IT’S easy to love a dog.
What could be better than to be greeted with passionate ecstasy, even if you’ve only been away for two minutes? How lovely to be adored, always and unconditionally; and by a companion who never criticises or argues, and who doesn’t even notice when you’ve had a bad hair day.
According to a new study, pet ownership among single people is on the rise. In the US it rose up by 10% between 2006 and 2011. And that is likely to be mirrored on this side of the Atlantic.
But what happens when two become three? How does an adored pooch react when a love rival moves in? It can’t be easy to have a man ousting you from the couch; chucking you out of the bed, or getting in the way every time you want a cuddle.
According to dog trainer Rachel Meadows, it’s all about preparation. “Most dogs accept a new system,” she says. “But they won’t if all the attention they’ve been used to goes away. If, because of the new relationship they are getting less walks, less hugs, and less stimulation, they will find other ways to release their boredom, and that can come across as a behaviour problem.
“If a boyfriend moving in means that the dog won’t be allowed on the sofa anymore, you have to teach the dog new rules in advance, but make it a game. Make it fun to get him off the sofa, and reward him, rather than force him.”
Lizzie Broekhoven, 19, is crazy about dogs. So much so that she’s making a career of them, and is currently doing a college course in dog care. She has owned her terrier, Bauer, since she was 13.
“He sleeps on the end of my bed,” she says, “and he comes everywhere with me. He’s my baby.” Lizzie lives at home, and the family own another dog, too: a teacup chihuahua called Poppy.
Eighteen months ago, Lizzie met Chris, who often stays over. “He’s OK with Bauer sharing the bed,” she says, “because he keeps to the end of it. But if Bauer knows Chris is around, he scratches his face in the morning, and scratches on the door, because he knows Chris will get up. That annoys Chris, because I won’t wake up.”
Does he get jealous of the dog? “Well he’s always saying, ‘you kiss that dog more than you kiss me’. He thinks I indulge Bauer too much.
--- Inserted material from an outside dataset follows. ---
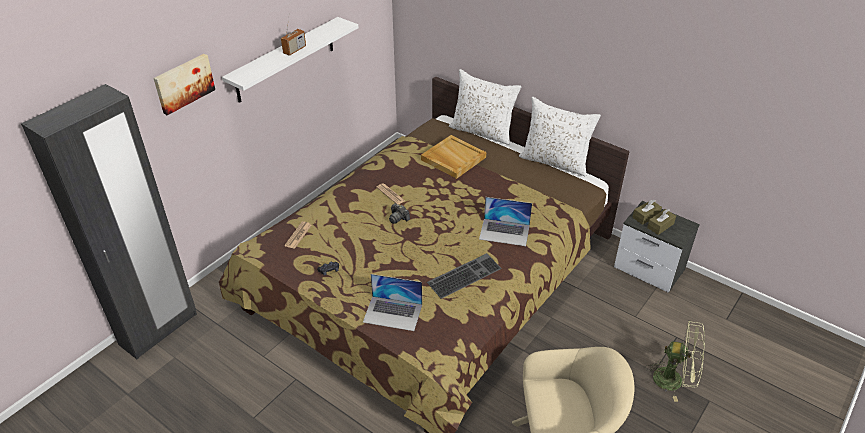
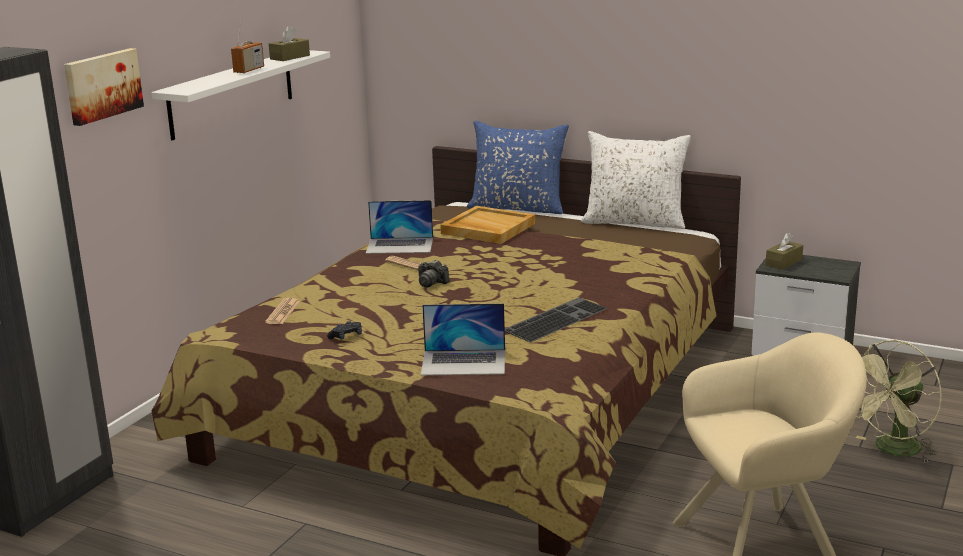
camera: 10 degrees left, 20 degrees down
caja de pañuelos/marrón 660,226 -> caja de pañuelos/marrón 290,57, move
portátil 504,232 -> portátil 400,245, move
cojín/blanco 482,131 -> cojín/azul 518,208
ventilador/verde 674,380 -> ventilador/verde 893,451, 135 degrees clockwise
If you pet him for a while, he starts scratching your face. I think that’s cute, and I continue to pet him. He says I shouldn’t do that. He says it’s crazy.”
Bauer is the owner of several beautiful collars. Lizzie’s favourite is a Newbridge model, and she loves putting him into a bandana, too. But she draws the line at clothes. “He was given a T-shirt for Christmas, but I’d never make him wear that,” she sa ys.
Who does she love the most? “I love Chris to bits. I have a goddaughter and she’s up there too.” She pauses. “But Bauer would have to be number one.”
Jeni Duff, 27, is a veterinary nurse in training. She’s doing her degree in UCD, but works in a practice at weekends. “I worked there full time, before I started the degree. Seven years ago, a litter of puppies came in. They’d been rescued from a halting site. I took them home and bottle fed them.
“I ended up keeping two; Panda and The Stig. I was living at home, but my parents agreed. We thought they were Jack Russells and would only be small. A few weeks later, their mother was found and she was a greyhound! So they kept growing, but luckily, not too much.
“Two years later I met Richard; we moved in together last year. In taking on me, he took on the dogs, too. He had to agree to live in a house with a garden.
“We do row about the dogs. He says he can’t have a serious conversation, because I’m always petting and kissing them. Sometimes he says, ‘I think you love those dogs more than you love me.”
Is that true? “It’s hard to say. It’s a different kind of love. But it’s the most amazing thing to come home, and the dogs are just there. They jump up in welcome and that will never stop, no matter what I have done.”
Being a soft touch, Jeni often brings other dogs home. “I’ve rescued two rats too. We’ve had so many rows about that, that now I check with Richard first. He asks ‘are they house-trained and how big are they?’ ”
Has he ever said, ‘it’s me or the dogs?’
“Yes. But only when he’s messing. It’s not really that he means it.”